What you have to do: I'd like the data beneath this line reproduced exactly, without any of its images.

Data provided:

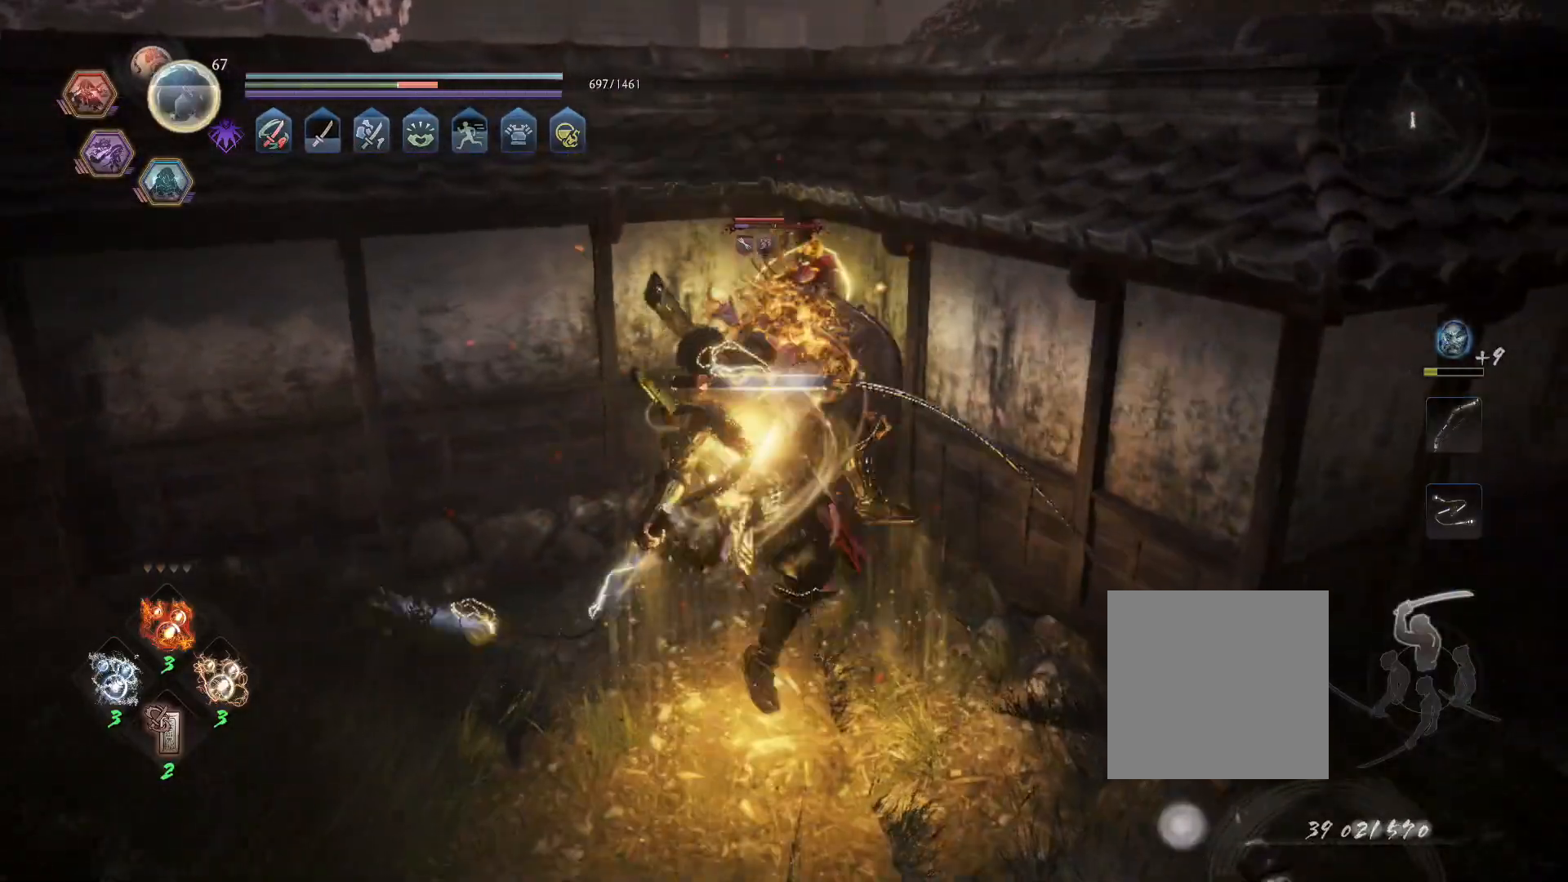
{"dt_ms": 500, "buttons": ["L1"], "left_stick": "center", "right_stick": "center"}
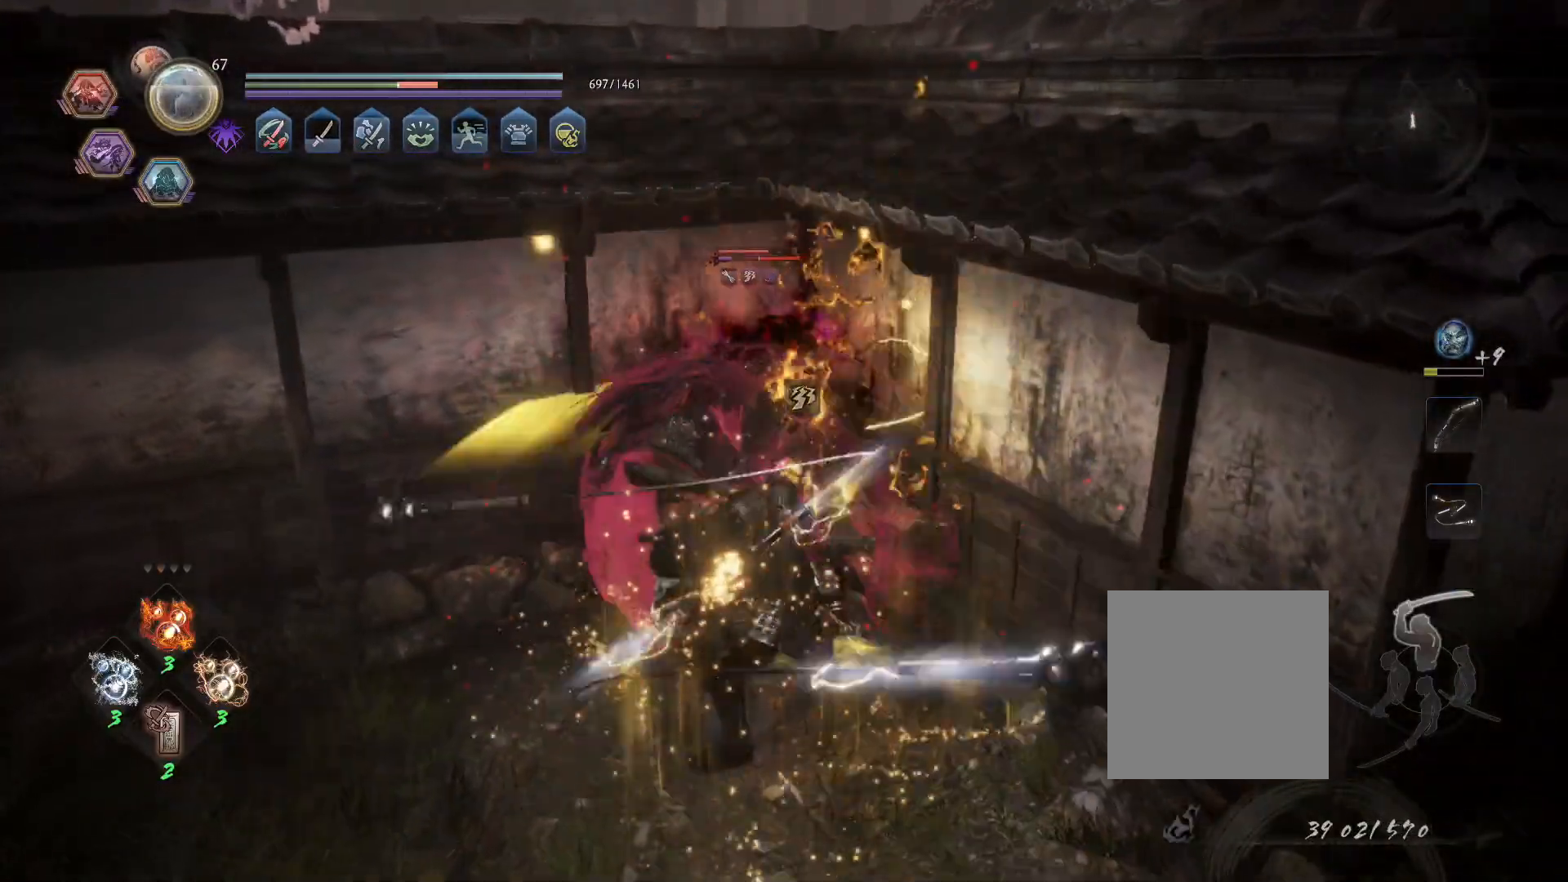
{"dt_ms": 500, "buttons": ["SQUARE", "L1"], "left_stick": "center", "right_stick": "center", "events": [[50, "SQUARE", "down"]]}
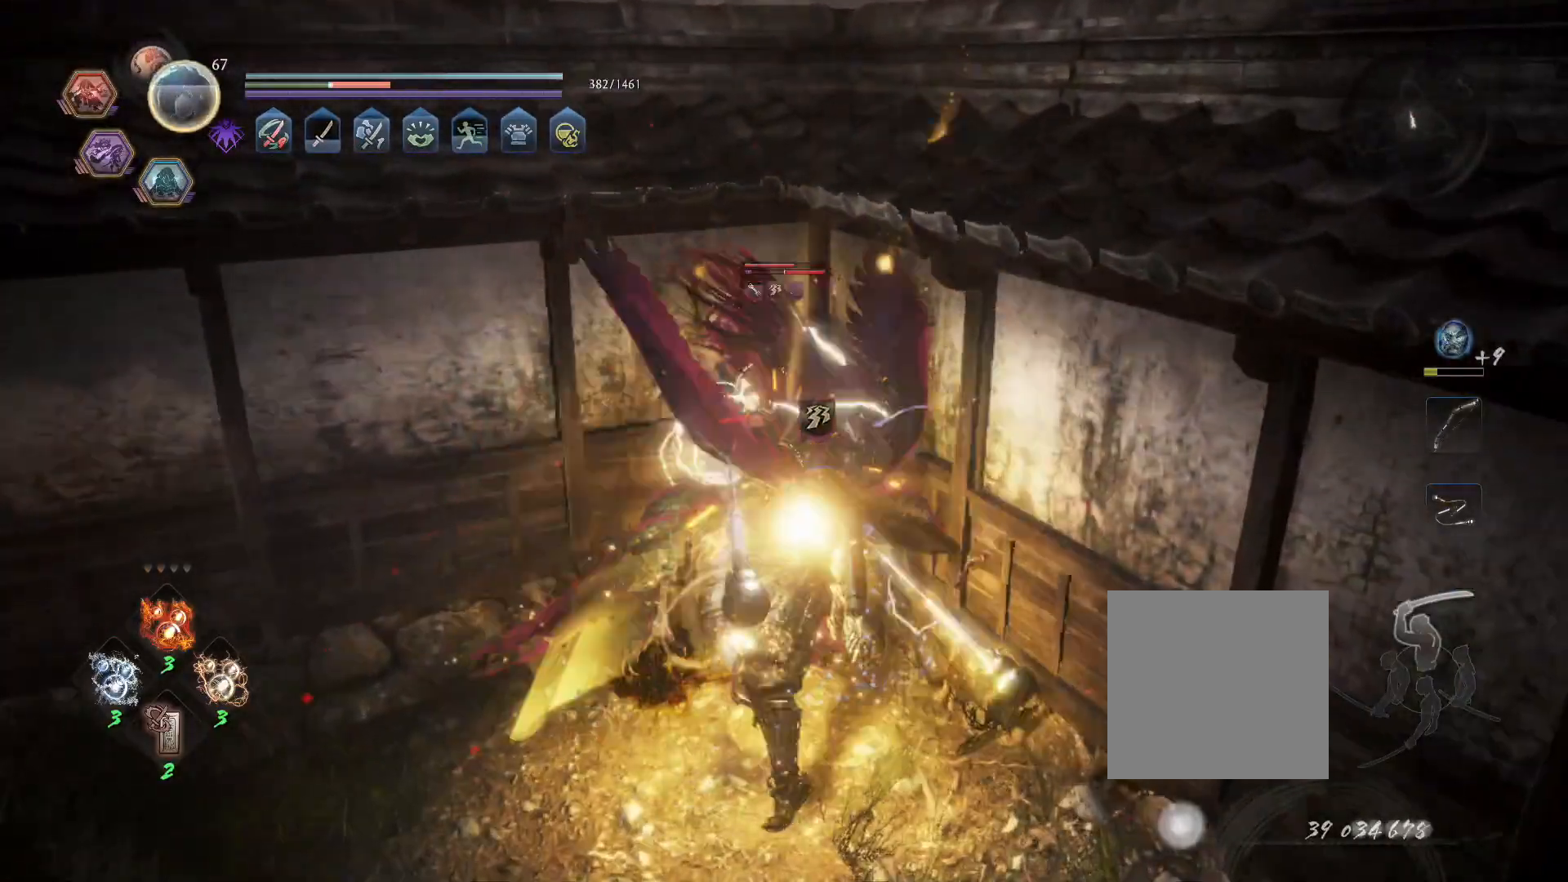
{"dt_ms": 500, "buttons": [], "left_stick": "center", "right_stick": "center", "events": [[200, "L1", "up"], [250, "SQUARE", "up"]]}
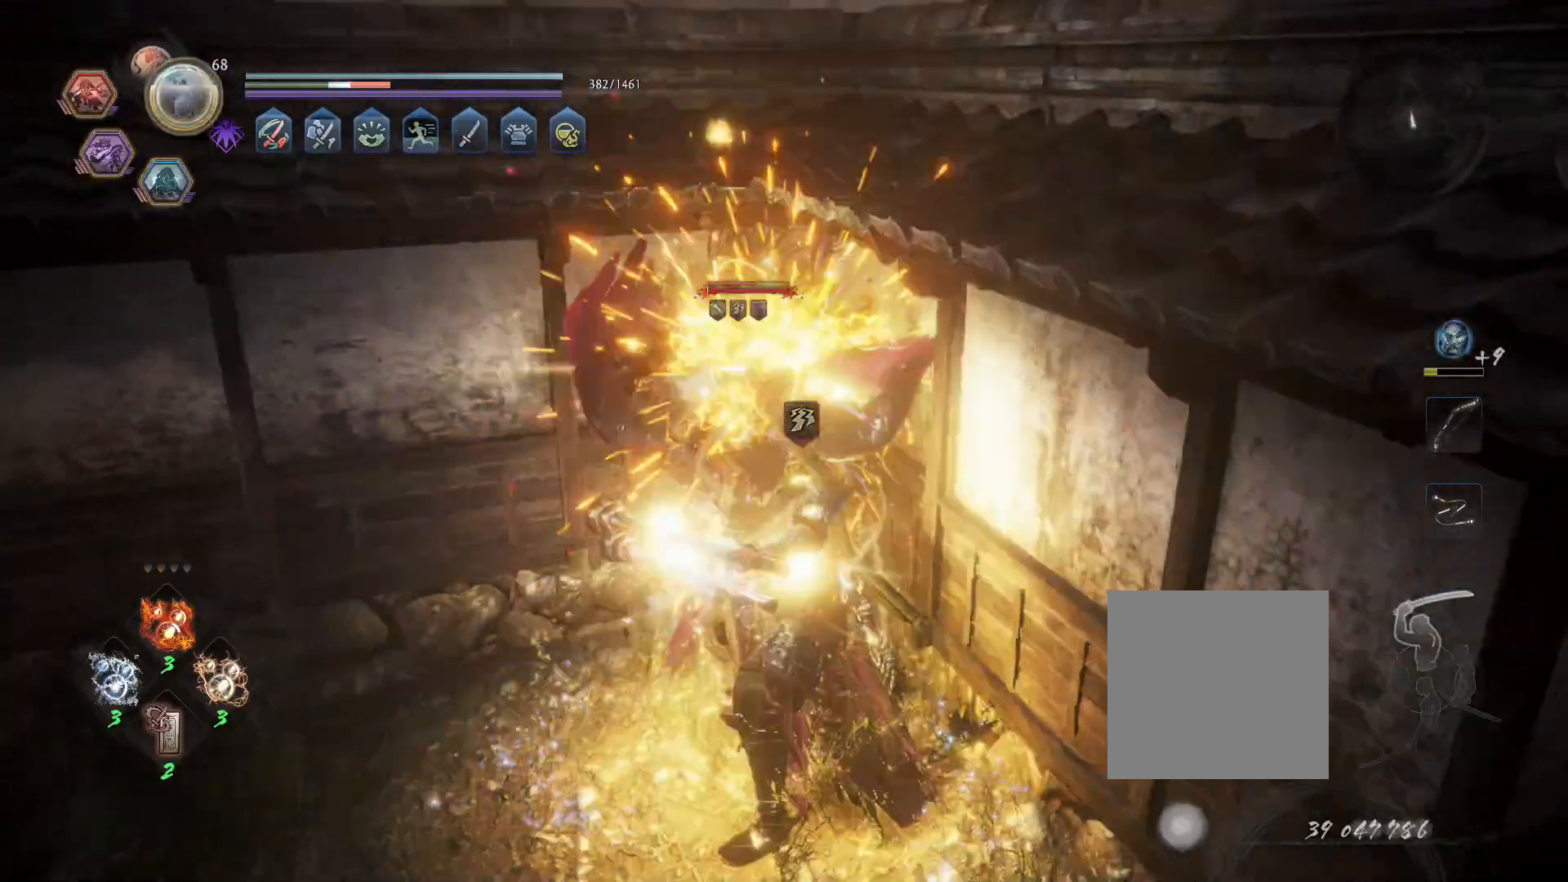
{"dt_ms": 500, "buttons": ["SQUARE"], "left_stick": "center", "right_stick": "center", "events": [[217, "R1", "down"], [250, "CROSS", "down"], [300, "SQUARE", "down"], [367, "CROSS", "up"], [367, "SQUARE", "up"], [383, "R1", "up"], [467, "SQUARE", "down"]]}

Response to this task:
{"dt_ms": 500, "buttons": ["L1"], "left_stick": "center", "right_stick": "center"}
{"dt_ms": 500, "buttons": ["SQUARE", "L1"], "left_stick": "center", "right_stick": "center", "events": [[50, "SQUARE", "down"]]}
{"dt_ms": 500, "buttons": [], "left_stick": "center", "right_stick": "center", "events": [[200, "L1", "up"], [250, "SQUARE", "up"]]}
{"dt_ms": 500, "buttons": ["SQUARE"], "left_stick": "center", "right_stick": "center", "events": [[217, "R1", "down"], [250, "CROSS", "down"], [300, "SQUARE", "down"], [367, "CROSS", "up"], [367, "SQUARE", "up"], [383, "R1", "up"], [467, "SQUARE", "down"]]}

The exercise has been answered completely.